Twenty-four survivors of Jeffrey Epstein’s abuse, including the family of the late Virginia Giuffre, are demanding that Congress stop stalling and release every file tied to the disgraced financier’s decades-long trafficking operation.
In a pointed letter delivered ahead of a long-anticipated House vote, survivors urged lawmakers to approve the Epstein Files Transparency Act, calling this moment “a promise the American people have awaited for far too long.”
“There is no middle ground here,” the letter states. “There is no hiding behind party affiliation.”
Their message is aimed squarely at a Congress currently split over whether to force the Justice Department to release the full investigative record — a release President Donald Trump has repeatedly labeled “a hoax,” despite once campaigning on a vow to make those records public.

A Growing Push
The letter arrives just days after House Democrats published emails detailing Trump’s connections to Epstein, intensifying political pressure in a House already fractured by competing demands.
Speaker Mike Johnson has suggested the vote on the transparency bill could come within days. A majority of House Republicans have signed a petition demanding it.
Yet Trump and the House GOP leadership strongly oppose full disclosure. If the bill passes the House, it still faces a Republican-controlled Senate — and ultimately, Trump’s signature.
That signature is far from guaranteed.
Just four months ago, Trump blocked the release of the Epstein files. Today, he dismisses any suggestion of association with Epstein as part of a broader political attack.
On Friday, November 14, 2025, Trump pivoted sharply, urging the Justice Department to investigate Bill Clinton, JPMorgan Chase, and others connected to the Epstein network — but not to release the materials tied to his own administration’s handling of the case.
Survivors: Congress Must Choose Victims Over Politics
The survivors’ letter is unflinching. Addressed to members of Congress and signed by roughly two dozen people, it asks lawmakers to look beyond party lines and imagine the suffering endured by Epstein’s victims.
“Look into the eyes of your children, your sisters, your mothers, and your aunts,” the letter pleads.
“Imagine if they had been preyed upon. What would you want for them? What would you want for yourself?”
The message is not just moral — it’s political.

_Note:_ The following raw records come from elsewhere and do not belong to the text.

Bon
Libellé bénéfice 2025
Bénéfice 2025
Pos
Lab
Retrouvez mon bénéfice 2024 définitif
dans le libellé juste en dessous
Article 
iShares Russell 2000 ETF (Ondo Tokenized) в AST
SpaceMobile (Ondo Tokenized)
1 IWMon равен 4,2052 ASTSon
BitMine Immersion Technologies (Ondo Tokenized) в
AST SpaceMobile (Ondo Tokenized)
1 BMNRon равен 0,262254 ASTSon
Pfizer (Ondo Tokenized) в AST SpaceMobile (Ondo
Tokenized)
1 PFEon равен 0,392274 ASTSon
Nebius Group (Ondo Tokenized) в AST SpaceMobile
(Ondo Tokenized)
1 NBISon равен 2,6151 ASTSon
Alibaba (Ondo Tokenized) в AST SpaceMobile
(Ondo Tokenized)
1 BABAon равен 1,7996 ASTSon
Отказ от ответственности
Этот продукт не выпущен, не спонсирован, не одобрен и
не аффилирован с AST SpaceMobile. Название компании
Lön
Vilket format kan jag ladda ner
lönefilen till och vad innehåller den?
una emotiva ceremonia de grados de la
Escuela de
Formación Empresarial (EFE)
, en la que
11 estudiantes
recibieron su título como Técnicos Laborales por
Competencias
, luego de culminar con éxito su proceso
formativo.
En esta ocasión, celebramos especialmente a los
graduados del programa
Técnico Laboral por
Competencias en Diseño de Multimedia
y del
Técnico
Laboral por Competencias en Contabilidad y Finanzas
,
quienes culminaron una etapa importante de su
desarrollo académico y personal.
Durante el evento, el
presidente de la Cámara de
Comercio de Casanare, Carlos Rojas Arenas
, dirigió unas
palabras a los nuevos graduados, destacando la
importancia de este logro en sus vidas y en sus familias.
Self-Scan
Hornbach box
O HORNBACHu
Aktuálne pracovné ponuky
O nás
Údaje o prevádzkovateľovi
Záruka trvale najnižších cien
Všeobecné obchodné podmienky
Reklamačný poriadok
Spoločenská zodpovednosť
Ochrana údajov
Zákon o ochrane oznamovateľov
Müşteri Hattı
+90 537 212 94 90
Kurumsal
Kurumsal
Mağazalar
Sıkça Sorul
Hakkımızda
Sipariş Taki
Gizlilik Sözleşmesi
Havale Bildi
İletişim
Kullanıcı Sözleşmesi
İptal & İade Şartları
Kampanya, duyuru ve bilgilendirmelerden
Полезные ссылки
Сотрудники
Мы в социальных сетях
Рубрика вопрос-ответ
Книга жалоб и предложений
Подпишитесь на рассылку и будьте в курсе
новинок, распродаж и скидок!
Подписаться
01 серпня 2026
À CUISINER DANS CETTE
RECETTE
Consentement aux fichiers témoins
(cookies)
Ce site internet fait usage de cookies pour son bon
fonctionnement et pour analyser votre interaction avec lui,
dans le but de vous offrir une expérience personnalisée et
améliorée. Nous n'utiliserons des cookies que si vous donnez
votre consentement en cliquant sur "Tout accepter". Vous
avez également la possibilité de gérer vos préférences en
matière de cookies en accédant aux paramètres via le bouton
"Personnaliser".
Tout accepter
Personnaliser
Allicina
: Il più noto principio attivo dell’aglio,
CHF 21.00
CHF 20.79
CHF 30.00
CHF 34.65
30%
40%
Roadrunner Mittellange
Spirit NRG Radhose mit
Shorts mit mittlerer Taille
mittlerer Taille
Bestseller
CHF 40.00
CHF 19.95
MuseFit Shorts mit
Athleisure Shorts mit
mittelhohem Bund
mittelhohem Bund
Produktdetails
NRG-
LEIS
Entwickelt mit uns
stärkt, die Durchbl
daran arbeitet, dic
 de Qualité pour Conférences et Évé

“When you vote,” they write, “we will remember your decision at the ballot box.”
This is the loudest and most coordinated survivor-led effort since many testified on Capitol Hill last year, recounting abuses that spanned decades and ensnared more than a thousand victims.
The Giuffre family — representing Virginia Giuffre, who died by suicide in April — has become a central voice in the campaign. Their continued involvement underscores how survivors and their families are determined to press forward in her absence.

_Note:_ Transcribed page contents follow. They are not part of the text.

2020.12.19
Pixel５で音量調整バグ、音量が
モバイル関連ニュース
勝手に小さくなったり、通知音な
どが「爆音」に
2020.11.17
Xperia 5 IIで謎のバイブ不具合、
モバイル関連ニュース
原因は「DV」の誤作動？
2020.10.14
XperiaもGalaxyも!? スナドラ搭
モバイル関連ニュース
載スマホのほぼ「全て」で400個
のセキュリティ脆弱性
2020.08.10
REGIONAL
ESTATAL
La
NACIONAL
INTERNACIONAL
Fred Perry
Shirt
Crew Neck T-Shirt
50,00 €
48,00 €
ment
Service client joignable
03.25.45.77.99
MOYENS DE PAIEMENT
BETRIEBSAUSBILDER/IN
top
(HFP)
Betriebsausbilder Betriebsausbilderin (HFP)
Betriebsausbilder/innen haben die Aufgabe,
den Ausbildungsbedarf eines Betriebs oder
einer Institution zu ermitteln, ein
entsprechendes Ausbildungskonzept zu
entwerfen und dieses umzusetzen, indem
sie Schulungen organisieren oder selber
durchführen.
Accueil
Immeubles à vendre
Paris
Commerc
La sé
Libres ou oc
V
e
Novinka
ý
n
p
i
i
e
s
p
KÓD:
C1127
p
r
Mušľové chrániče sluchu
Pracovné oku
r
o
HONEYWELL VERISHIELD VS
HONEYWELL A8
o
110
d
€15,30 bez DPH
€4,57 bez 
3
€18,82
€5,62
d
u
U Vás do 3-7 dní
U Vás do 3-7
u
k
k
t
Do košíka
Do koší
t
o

A Test of Political Courage
The fight over the Epstein files is no longer just about transparency.
It has become a test of political integrity at a moment when public trust in institutions is already teetering.
Survivors want answers. Families want closure. And the country wants to know who protected Epstein — and why.
Congress, they argue, now faces a simple but defining choice: stand with survivors, or stand in the way.